(Work instructions):
Give back an exact copy of the lines in the records below, from the line that has "#### Cash and Cash Equivalents" through the line that has "Cash and cash equivalents in", and nothing besides.

::::

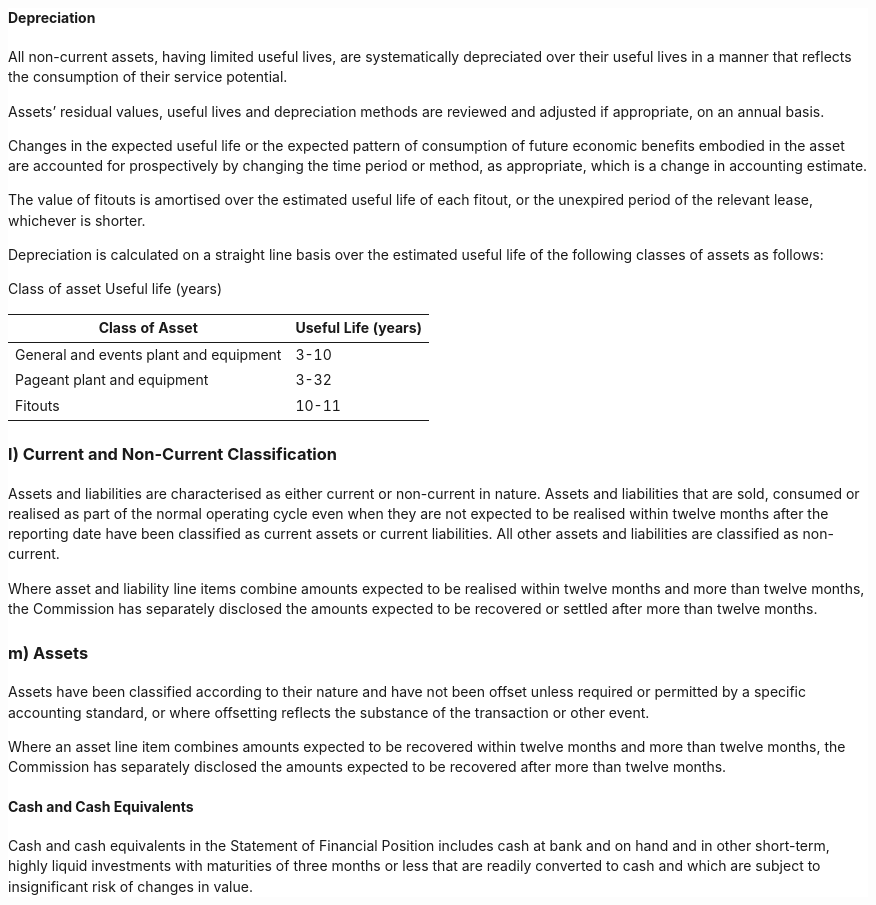 #### Depreciation

All non-current assets, having limited useful lives, are systematically depreciated over their useful lives in a manner that reflects the consumption of their service potential.

Assets’ residual values, useful lives and depreciation methods are reviewed and adjusted if appropriate, on an annual basis.

Changes in the expected useful life or the expected pattern of consumption of future economic benefits embodied in the asset are accounted for prospectively by changing the time period or method, as appropriate, which is a change in accounting estimate.

The value of fitouts is amortised over the estimated useful life of each fitout, or the unexpired period of the relevant lease, whichever is shorter.

Depreciation is calculated on a straight line basis over the estimated useful life of the following classes of assets as follows:

Class of asset Useful life (years)

|  **Class of Asset** | **Useful Life (years)**
| --- | ---
| General and events plant and equipment | 3-10
| Pageant plant and equipment | 3-32
| Fitouts | 10-11

### l) Current and Non-Current Classification

Assets and liabilities are characterised as either current or non-current in nature. Assets and liabilities that are sold, consumed or realised as part of the normal operating cycle even when they are not expected to be realised within twelve months after the reporting date have been classified as current assets or current liabilities. All other assets and liabilities are classified as non-current.

Where asset and liability line items combine amounts expected to be realised within twelve months and more than twelve months, the Commission has separately disclosed the amounts expected to be recovered or settled after more than twelve months.

### m) Assets

Assets have been classified according to their nature and have not been offset unless required or permitted by a specific accounting standard, or where offsetting reflects the substance of the transaction or other event.

Where an asset line item combines amounts expected to be recovered within twelve months and more than twelve months, the Commission has separately disclosed the amounts expected to be recovered after more than twelve months.

#### Cash and Cash Equivalents

Cash and cash equivalents in the Statement of Financial Position includes cash at bank and on hand and in other short-term, highly liquid investments with maturities of three months or less that are readily converted to cash and which are subject to insignificant risk of changes in value.
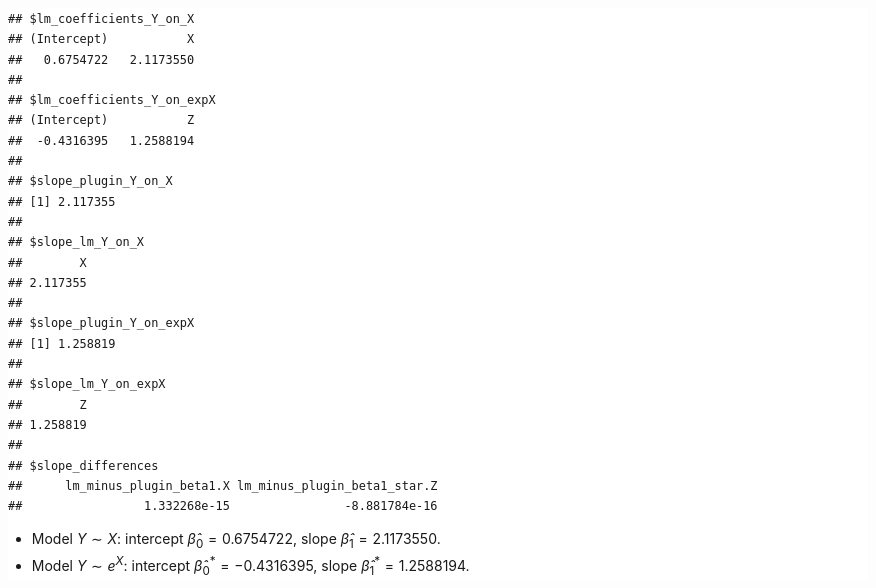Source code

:     ## $lm_coefficients_Y_on_X
    ## (Intercept)           X 
    ##   0.6754722   2.1173550 
    ## 
    ## $lm_coefficients_Y_on_expX
    ## (Intercept)           Z 
    ##  -0.4316395   1.2588194 
    ## 
    ## $slope_plugin_Y_on_X
    ## [1] 2.117355
    ## 
    ## $slope_lm_Y_on_X
    ##        X 
    ## 2.117355 
    ## 
    ## $slope_plugin_Y_on_expX
    ## [1] 1.258819
    ## 
    ## $slope_lm_Y_on_expX
    ##        Z 
    ## 1.258819 
    ## 
    ## $slope_differences
    ##      lm_minus_plugin_beta1.X lm_minus_plugin_beta1_star.Z 
    ##                 1.332268e-15                -8.881784e-16

- Model $Y \sim X$: intercept $\hat{\beta}_0 = 0.6754722$, slope
  $\hat{\beta}_1 = 2.1173550$.  
- Model $Y \sim e^{X}$: intercept $\hat{\beta}_0^{*} = -0.4316395$,
  slope $\hat{\beta}_1^{*} = 1.2588194$.
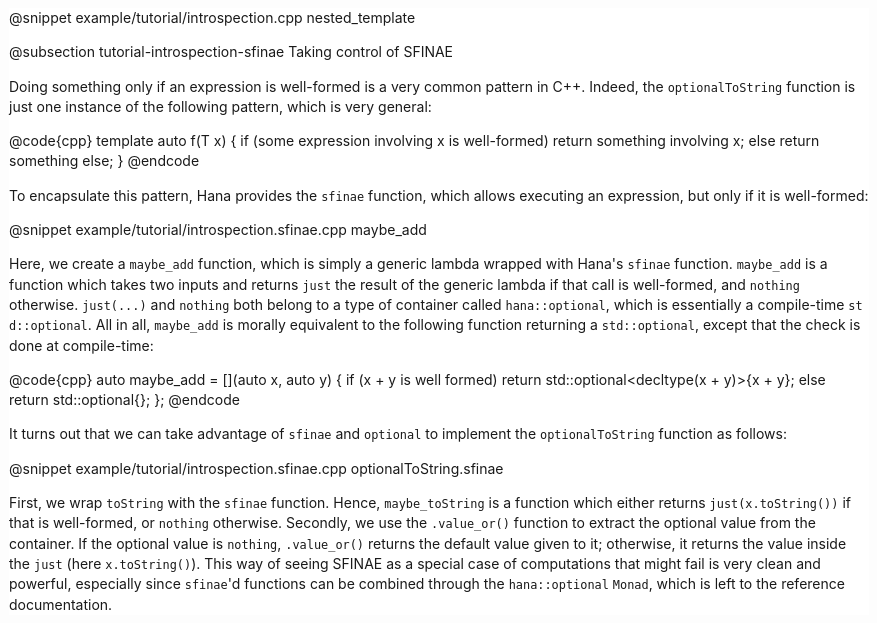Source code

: @snippet example/tutorial/introspection.cpp nested_template


@subsection tutorial-introspection-sfinae Taking control of SFINAE

Doing something only if an expression is well-formed is a very common pattern
in C++. Indeed, the `optionalToString` function is just one instance of the
following pattern, which is very general:

@code{cpp}
template <typename T>
auto f(T x) {
  if (some expression involving x is well-formed)
    return something involving x;
  else
    return something else;
}
@endcode

To encapsulate this pattern, Hana provides the `sfinae` function, which allows
executing an expression, but only if it is well-formed:

@snippet example/tutorial/introspection.sfinae.cpp maybe_add

Here, we create a `maybe_add` function, which is simply a generic lambda
wrapped with Hana's `sfinae` function. `maybe_add` is a function which takes
two inputs and returns `just` the result of the generic lambda if that call
is well-formed, and `nothing` otherwise. `just(...)` and `nothing` both belong
to a type of container called `hana::optional`, which is essentially a
compile-time `std::optional`. All in all, `maybe_add` is morally equivalent
to the following function returning a `std::optional`, except that the check
is done at compile-time:

@code{cpp}
auto maybe_add = [](auto x, auto y) {
  if (x + y is well formed)
    return std::optional<decltype(x + y)>{x + y};
  else
    return std::optional<???>{};
};
@endcode

It turns out that we can take advantage of `sfinae` and `optional` to
implement the `optionalToString` function as follows:

@snippet example/tutorial/introspection.sfinae.cpp optionalToString.sfinae

First, we wrap `toString` with the `sfinae` function. Hence, `maybe_toString`
is a function which either returns `just(x.toString())` if that is well-formed,
or `nothing` otherwise. Secondly, we use the `.value_or()` function to extract
the optional value from the container. If the optional value is `nothing`,
`.value_or()` returns the default value given to it; otherwise, it returns the
value inside the `just` (here `x.toString()`). This way of seeing SFINAE as a
special case of computations that might fail is very clean and powerful,
especially since `sfinae`'d functions can be combined through the
`hana::optional` `Monad`, which is left to the reference documentation.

::::

(Written solution):
#### Cash and Cash Equivalents

Cash and cash equivalents in the Statement of Financial Position includes cash at bank and on hand and in other short-term, highly liquid investments with maturities of three months or less that are readily converted to cash and which are subject to insignificant risk of changes in value.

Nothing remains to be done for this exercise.